START TASK INPUT

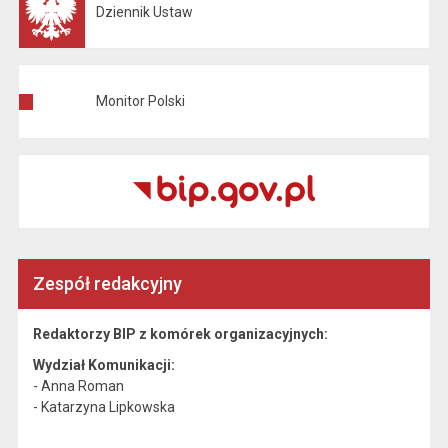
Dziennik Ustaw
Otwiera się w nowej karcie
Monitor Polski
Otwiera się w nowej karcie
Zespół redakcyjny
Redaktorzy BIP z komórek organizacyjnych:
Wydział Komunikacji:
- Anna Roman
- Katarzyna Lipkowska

END TASK INPUT
START TASK INPUT

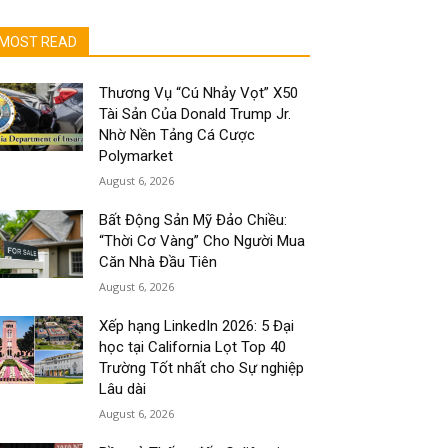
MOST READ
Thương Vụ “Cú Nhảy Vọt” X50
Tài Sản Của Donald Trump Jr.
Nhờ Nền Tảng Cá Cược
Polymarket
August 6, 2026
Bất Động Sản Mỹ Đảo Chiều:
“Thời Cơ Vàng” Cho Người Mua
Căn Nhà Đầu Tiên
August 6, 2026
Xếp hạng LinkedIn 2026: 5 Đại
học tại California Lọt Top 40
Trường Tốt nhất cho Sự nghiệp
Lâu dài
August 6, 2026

END TASK INPUT

**DIRECTIVE:**
Starting at the line with "Dziennik Ustaw" and stopping after the line with "- Katarzyna Lipkowska", present those lines from the entries as a numbered list, skipping any blank lines.

**FINAL ANSWER:**
1. Dziennik Ustaw
2. Otwiera się w nowej karcie
3. Monitor Polski
4. Otwiera się w nowej karcie
5. Zespół redakcyjny
6. Redaktorzy BIP z komórek organizacyjnych:
7. Wydział Komunikacji:
8. - Anna Roman
9. - Katarzyna Lipkowska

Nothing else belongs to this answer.